Kwame: This is amazing! Let us combine our powers once more.
A Real Magic Skeleton and Brandon: Wind!
Captain Planet: By your powers combined, Captain Planet returns! [Captain Planet gets summoned from everyone’s power rings] Great work, Planeteers. I can actually feel the earth’s powers [Flexes] coursing through my veins. Now then, time to whip up a solution to mop up this pollution! [Turns into a tornado] Whoosh! Why don’t we quench our villains’ thirst for destruction. [The water gets splashed to Dr. Blight, Lord Boxman, Darrell, Raymond, and Shannon. The robots short circuited and they explode]
Dr. Blight: Well, we’ve had a good run, Boxy Boo. But pollution don’t stop.
Lord Boxman: [Sputtering] Wait! We can salvage this! I thought we were going to spray the whole word together. [Chuckles]
Dr. Blight: Oh, Boxy, hon, [Twirls Lord Boxman’s hair] why spray it here when I can anywhere? [Laughs] Ta-ta! Pollution! [Laughs and jumps off]
[Lord Boxman whimpers and sobs]
K.O.: Wow, that was amazing, Captain Planet! You saved the day again! I’m sure glad that everything is okay and back to normal.
Captain Planet: [Sighs] That’s not exactly true, K.O..
K.O.: It isn’t?
Captain Planet: I’ve only gotten rid of the mess around the plaza. the air is still choked with smog. Also, everything outside of the parking lot is still underwater.
K.O.: Golly. Uh, can’t you just, like, go around the world and suck up the smog, like you did here at the plaza?
Captain Planet: It’s not as simple as that, K.O.. Even if I sucked up all the smog, climate change is permanent. The Planeteers and I tried to fight it ourselves many years ago. But things just got worse and worse.
Kwame: We are sorry to break this to you, K.O., but the earth is in serious danger. Saving the planet is no longer an option that we can chose to ignore.
Captain Planet: Kwame is right. If we don’t save the earth while we still can, all life on this planet could perish.

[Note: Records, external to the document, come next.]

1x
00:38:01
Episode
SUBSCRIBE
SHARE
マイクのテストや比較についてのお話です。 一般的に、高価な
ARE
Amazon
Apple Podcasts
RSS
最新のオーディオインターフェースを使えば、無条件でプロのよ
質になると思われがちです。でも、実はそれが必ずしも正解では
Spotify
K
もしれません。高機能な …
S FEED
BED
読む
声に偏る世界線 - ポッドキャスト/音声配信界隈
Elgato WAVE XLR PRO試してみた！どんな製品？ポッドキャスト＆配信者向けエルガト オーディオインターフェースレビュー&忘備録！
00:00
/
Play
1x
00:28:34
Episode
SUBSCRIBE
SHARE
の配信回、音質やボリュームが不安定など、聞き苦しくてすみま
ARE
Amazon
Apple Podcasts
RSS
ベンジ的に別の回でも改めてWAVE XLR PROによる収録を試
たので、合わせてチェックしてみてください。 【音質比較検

[A hand sticks out a logo of Planeteers Alert]
All: Go, Planet!
Captain Planet: But if we work together today, we’ll have the power to make our future a bright one.
Kwame: So make sure you do your part every day. [Cuts plastic rings]
K.O.: You can do simple things, like unplugging your phone charger when not in use. [Unplugs the phone charger and phone]
Rad: Or remembering to bring reusable bags when you go to the grocery.
Enid: Or separating your trash into recyclables and compost. [Throws debris to their respective labels]
Mr. Gar: Even the smallest of good deeds makes a big difference towards helping our planet.
Captain Planet: The power to save the planet is yours!